Happy birthday to the trees!
Happy Tu B’Shvat, the birthday or festival of the trees!
I’ve always felt an odd affinity for trees. In eighth grade we each did an acrostic for “Graduate”, and R was for “reincarnated as:” I put, A Tree, without hesitation.
What a glorious creation a tree is! Many stand bare in winter, leaving the heavy lifting of oxygen creation to their evergreen members, storing up energy to provide the food, shelter, oxygen, and even heat and building materials, for man and beast. Ancient wisdom and modern science tell us that they can communicate with one another, perhaps through their root systems—another amazing creation—or their exhalations.
The poet Joyce Kilmer wrote that old poem we all learned in grade school, I think that I shall never see/ a poem lovely as a tree. As soon as I could think about poetry I complained. First, I despised the sing-song rhythm. And the use of the semi-sexual pressing to the earth’s “sweet flowing breast” along with his other sap-sticky metaphors, grossed me out. But most strongly, I rebelled against the mixing of the simile: you don’t “see” a poem, and you don’t read or hear a tree. But as I’ve gotten older, I kind of see his final point.

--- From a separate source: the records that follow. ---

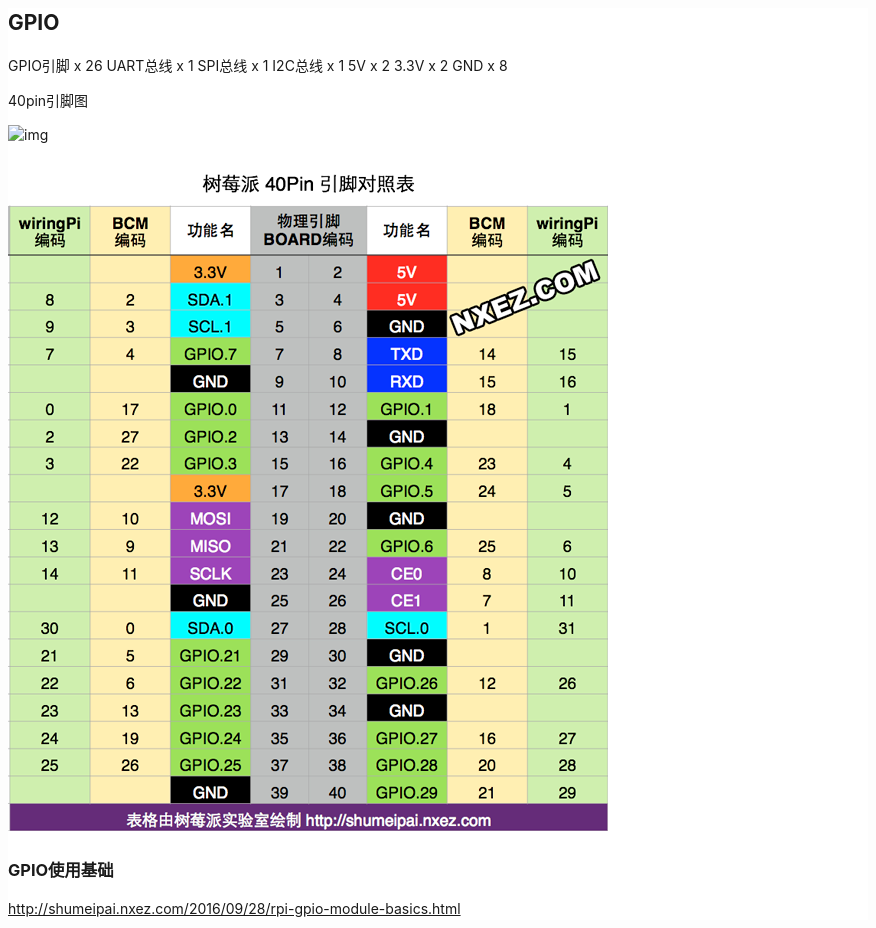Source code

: ## GPIO

GPIO引脚 x 26    UART总线 x 1	  SPI总线 x 1	I2C总线 x 1	5V x 2		3.3V x 2	GND x 8

40pin引脚图

![img](http://bbs.elecfans.com/data/attachment/forum/201604/08/102423paxwx43zgg5pay7g.png.thumb.jpg) 

![img](assets/4421570-9efacbd097f1a106.png) 

### GPIO使用基础

http://shumeipai.nxez.com/2016/09/28/rpi-gpio-module-basics.html

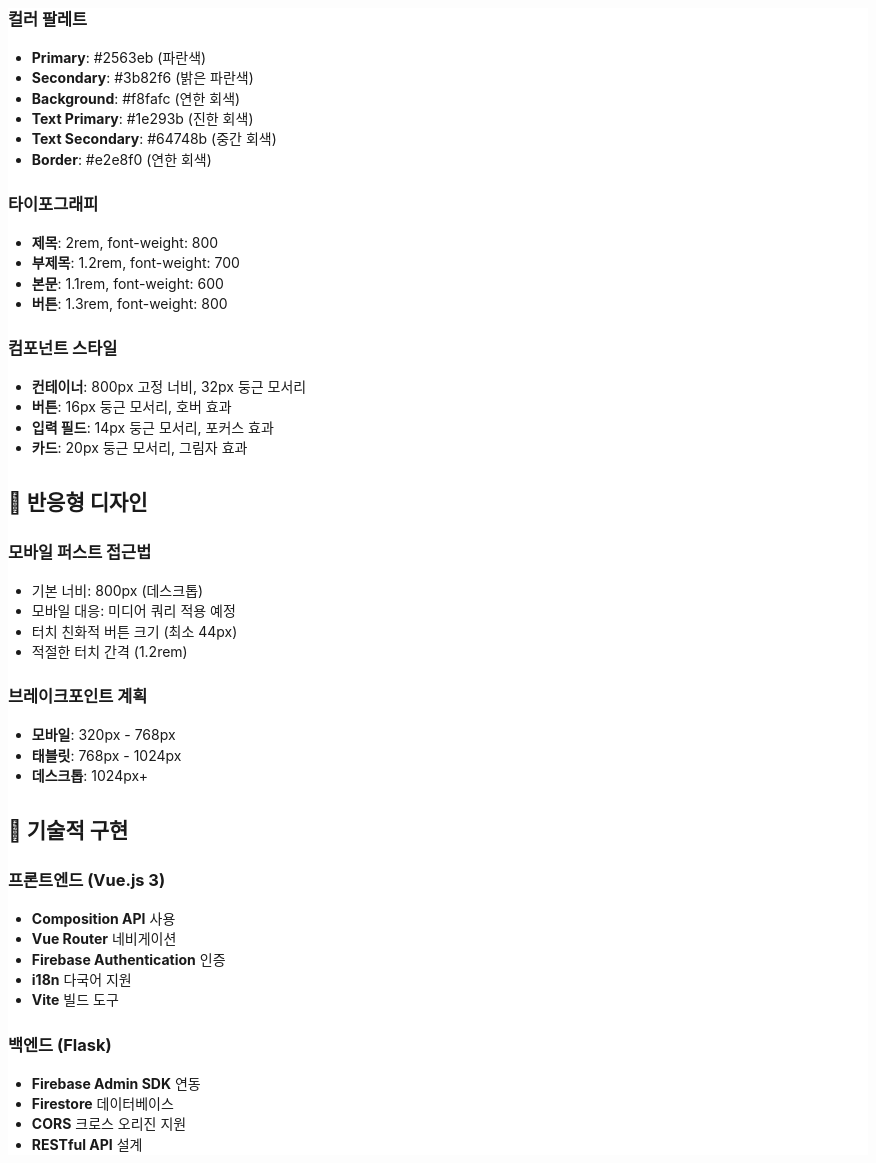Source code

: ### 컬러 팔레트
- **Primary**: #2563eb (파란색)
- **Secondary**: #3b82f6 (밝은 파란색)
- **Background**: #f8fafc (연한 회색)
- **Text Primary**: #1e293b (진한 회색)
- **Text Secondary**: #64748b (중간 회색)
- **Border**: #e2e8f0 (연한 회색)

### 타이포그래피
- **제목**: 2rem, font-weight: 800
- **부제목**: 1.2rem, font-weight: 700
- **본문**: 1.1rem, font-weight: 600
- **버튼**: 1.3rem, font-weight: 800

### 컴포넌트 스타일
- **컨테이너**: 800px 고정 너비, 32px 둥근 모서리
- **버튼**: 16px 둥근 모서리, 호버 효과
- **입력 필드**: 14px 둥근 모서리, 포커스 효과
- **카드**: 20px 둥근 모서리, 그림자 효과

## 📱 반응형 디자인

### 모바일 퍼스트 접근법
- 기본 너비: 800px (데스크톱)
- 모바일 대응: 미디어 쿼리 적용 예정
- 터치 친화적 버튼 크기 (최소 44px)
- 적절한 터치 간격 (1.2rem)

### 브레이크포인트 계획
- **모바일**: 320px - 768px
- **태블릿**: 768px - 1024px
- **데스크톱**: 1024px+

## 🔧 기술적 구현

### 프론트엔드 (Vue.js 3)
- **Composition API** 사용
- **Vue Router** 네비게이션
- **Firebase Authentication** 인증
- **i18n** 다국어 지원
- **Vite** 빌드 도구

### 백엔드 (Flask)
- **Firebase Admin SDK** 연동
- **Firestore** 데이터베이스
- **CORS** 크로스 오리진 지원
- **RESTful API** 설계
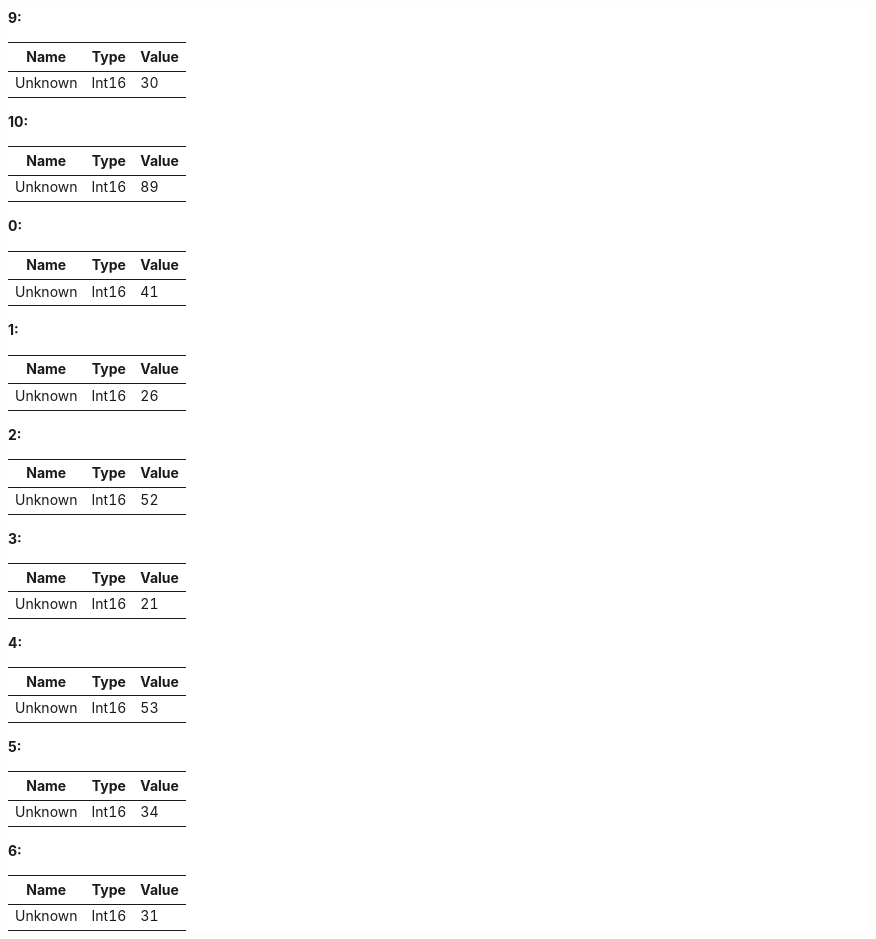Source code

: 
**9:**

Name	| Type	| Value
---	|---	|---	|
Unknown	|Int16	|30


**10:**

Name	| Type	| Value
---	|---	|---	|
Unknown	|Int16	|89


**0:**

Name	| Type	| Value
---	|---	|---	|
Unknown	|Int16	|41


**1:**

Name	| Type	| Value
---	|---	|---	|
Unknown	|Int16	|26


**2:**

Name	| Type	| Value
---	|---	|---	|
Unknown	|Int16	|52


**3:**

Name	| Type	| Value
---	|---	|---	|
Unknown	|Int16	|21


**4:**

Name	| Type	| Value
---	|---	|---	|
Unknown	|Int16	|53


**5:**

Name	| Type	| Value
---	|---	|---	|
Unknown	|Int16	|34


**6:**

Name	| Type	| Value
---	|---	|---	|
Unknown	|Int16	|31
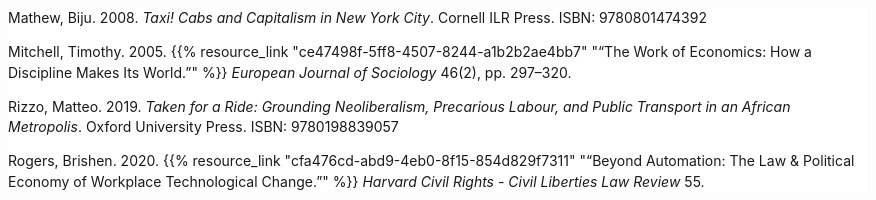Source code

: Mathew, Biju. 2008. *Taxi! Cabs and Capitalism in New York City*. Cornell ILR Press. ISBN: 9780801474392

Mitchell, Timothy. 2005. {{% resource_link "ce47498f-5ff8-4507-8244-a1b2b2ae4bb7" "“The Work of Economics: How a Discipline Makes Its World.”" %}} *European Journal of Sociology* 46(2), pp. 297–320.

Rizzo, Matteo. 2019. *Taken for a Ride: Grounding Neoliberalism, Precarious Labour, and Public Transport in an African Metropolis*. Oxford University Press. ISBN: 9780198839057 

Rogers, Brishen. 2020. {{% resource_link "cfa476cd-abd9-4eb0-8f15-854d829f7311" "“Beyond Automation: The Law & Political Economy of Workplace Technological Change.”" %}} *Harvard Civil Rights - Civil Liberties Law Review* 55.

Humans have created amazing things: oboes, symphonies, poems, stories, equations, vaccines, bridges, skyscraping buildings, rockets, systems and rules for all occasions. But only Nature/the Devine/ the Eternal has created trees. We can replicate them, we can cross-breed them, we can engineer them, but we are not the creators of that life force that makes a tree.
So let’s celebrate the trees in the dead of winter, thank them for the vital life force they bring to the world, and await their return to full glory. Happy Tu B’Shvat!